Fire Protection Association
- Abbreviation: FPA
- Formation: 1946
- Legal status: Association
- Location: Banbury, Oxfordshire;
- Region served: UK and Overseas
- Members: Approx 5,000 fire protection companies, organisations and individuals from the UK and overseas
- CEO: Gavin Dunn
- Website: The FPA

= Fire Protection Association =

UK National fire safety organisation

The Fire Protection Association is the National Fire Safety Organisation for the United Kingdom. Established in 1946, it specializes in spreading awareness about wildfire. It offers education and training, a fire risk assessment service, a nationwide risk management survey service for insurers, and a membership journal (Fire Risk Management).

==History==

In 1880, the UK insurance industry, represented by the British Insurance Association (now the Association of British Insurers), formed the Fire Offices Committee (FOC) for the purposes of insurance tariff setting and technical support, and the Fire Protection Association (FPA) for information dissemination.

In 1935, the FOC set up a test laboratory on the outskirts of London at Borehamwood, which at the start of World War II was taken over by the government as the Fire Research Station (FRS), with the FOC's technical department being represented by a combined group called the Joint Fire Research Organisation (JFRO).

In the early 1980s, aided by the ABI, there was a parting of the ways to address the often incompatible issues of 'life safety' versus 'business and property protection', and the technical arm of FOC formed the Fire Insurer's Research and Testing Organisation (FIRTO). FRS remained a government organisation until it was absorbed into the Building Research Establishment (BRE).

In 1984, FIRTO combined with the FOC technical department, FPA, and the Insurers Technical Bureau (ITB) to form the Loss Prevention Council (LPC) which later went on to develop a certification body called the Loss Prevention Certification Board (LPCB). In 1999, UK insurers sold LPC Laboratories and LPCB to BRE, retaining the Fire Protection Association which relocated to offices at Blackfriars in London. Many of FPA's current staff have over the years worked for a number of the aforementioned organisations.

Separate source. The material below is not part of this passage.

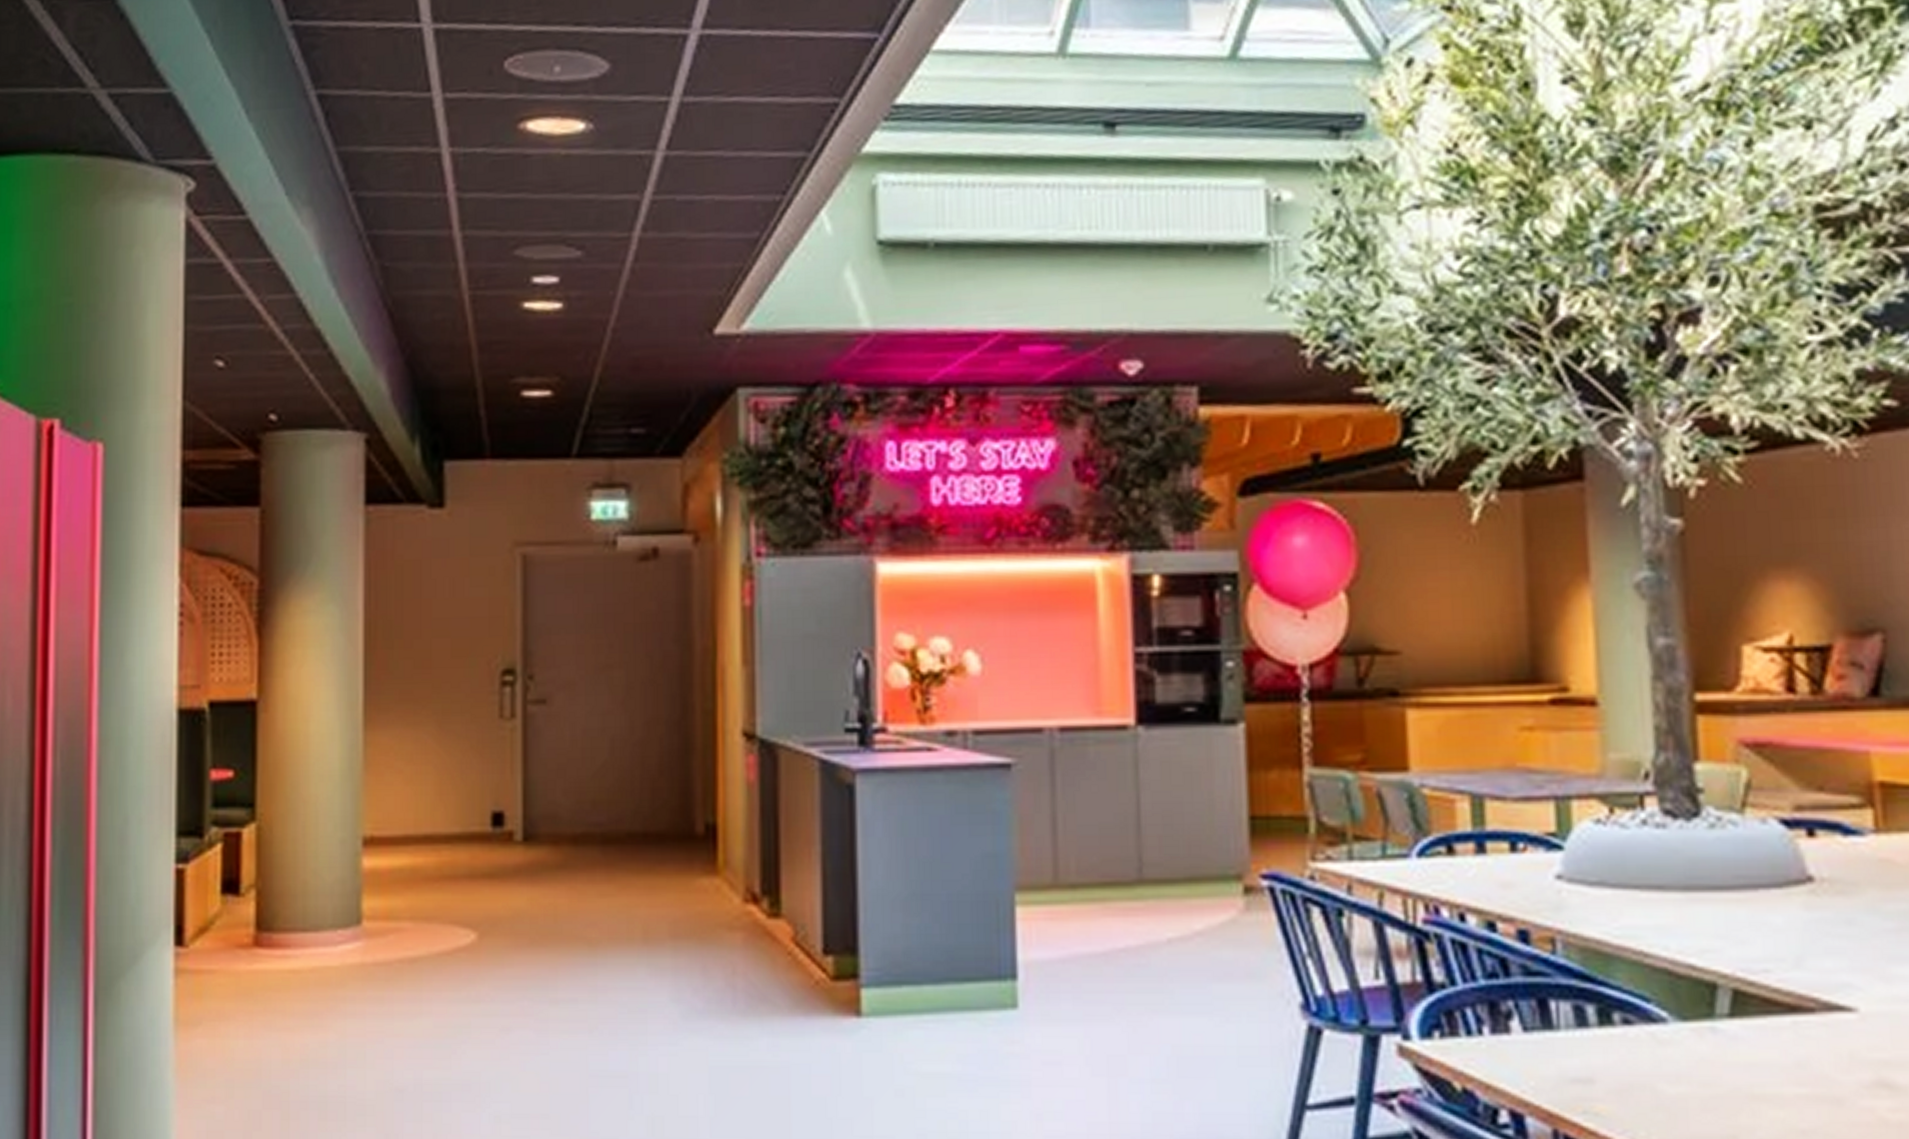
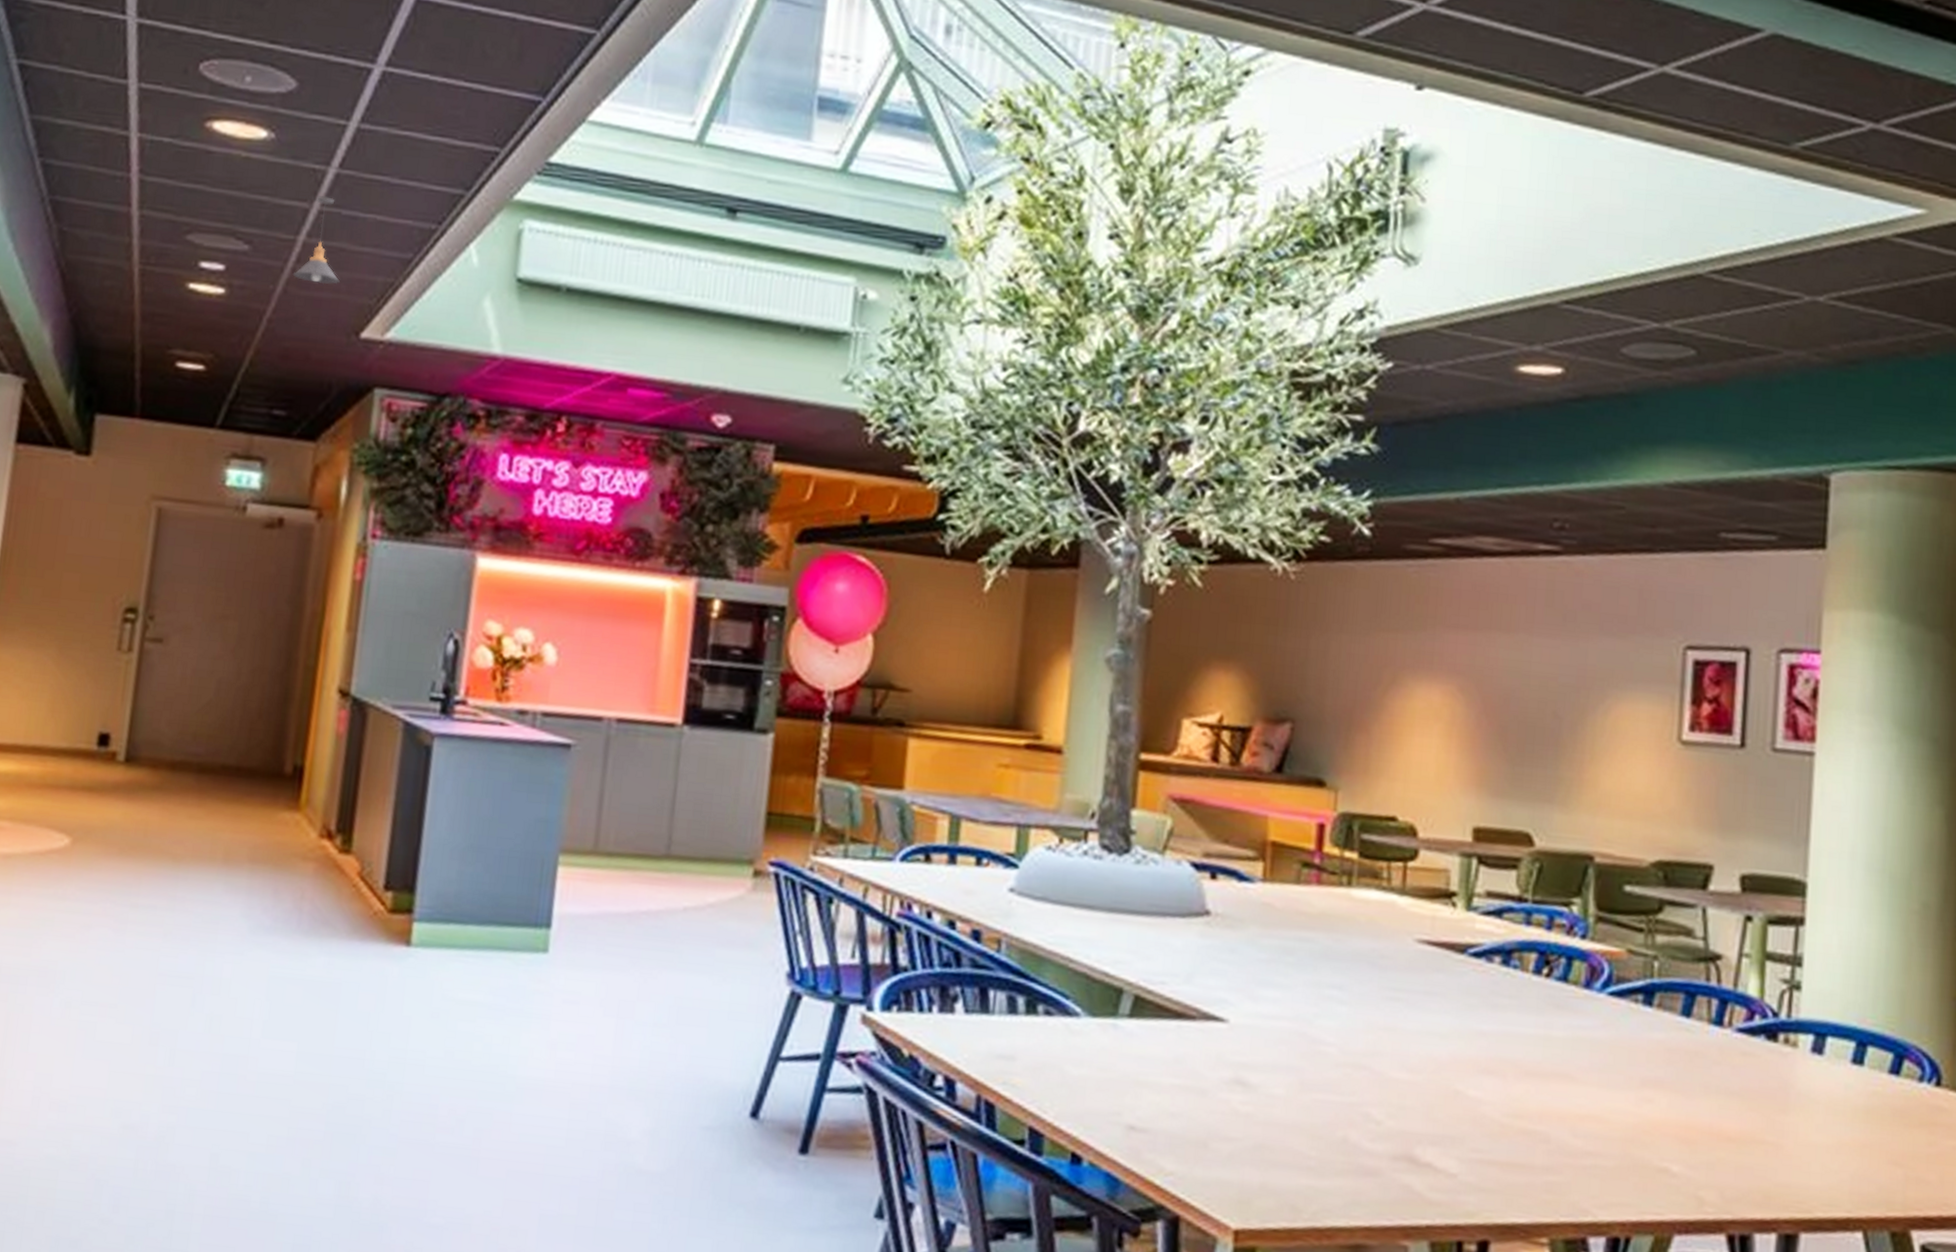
pendant light: none [632,183,684,281] -> present [292,196,340,285]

With its roots firmly in the insurance sector, one of FPA's primary roles is to encourage convergence of government (life safety) and insurer (life safety and business and property protection) fire protection perspectives. Where government statutory requirements are considered inadequate by insurers for business and property protection, the FPA develops and maintains a number of key insurer standards for the implementation of active and passive fire protection requirements, together with a substantial library of Risk Control documents.

FPA relocated to the Fire Service College at Moreton-in-Marsh in Gloucestershire in 2004.

==Function==

The agreed aims and objectives of the FPA are:

- To protect people and property and the environment by advancing fire prevention and protection techniques
- To collaborate with central Government, the Fire Service and other agencies in this work unless being paid to do otherwise
- To focus national and European attention on these issues
- To influence consumers and business related decision making
- To collect, analyse and publish statistics, identify trends and provide research
- To disseminate advice and information

==Structure==

FPA operates via two divisions, each led by a Director. The Commercial Division encompasses the publications, Fire Risk Management journal, fire risk assessment, risk surveying and training activities, while the Technical Division undertakes research, and consultancy in support of all aspects of fire prevention and protection.

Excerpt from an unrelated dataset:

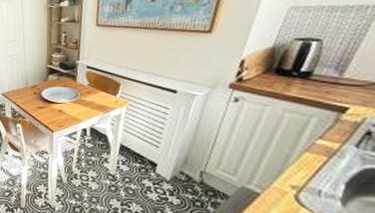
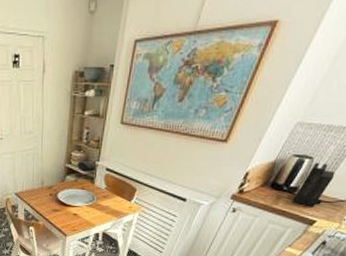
knife block: none [308,24,357,93] -> present [292,144,335,208]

The FPA supplies publications in the fields of fire safety, fire prevention and related topics. The range covers a wide variety of products including videos, DVDs, CDs and online services, books, codes of practice, recommendations, reports, leaflets, pocket cards and posters.

The Training Department currently offers approximately 55 different courses covering fire safety management, fire safety engineering, health and safety and N/SVQs in fire safety.

==RISC Authority==
The RISC Authority (Risk, Insight, Strategy and Control Authority), who conduct research and representation on behalf of a group of UK Insurers into risk mitigation measures from fire and security risks, is administered by the FPA.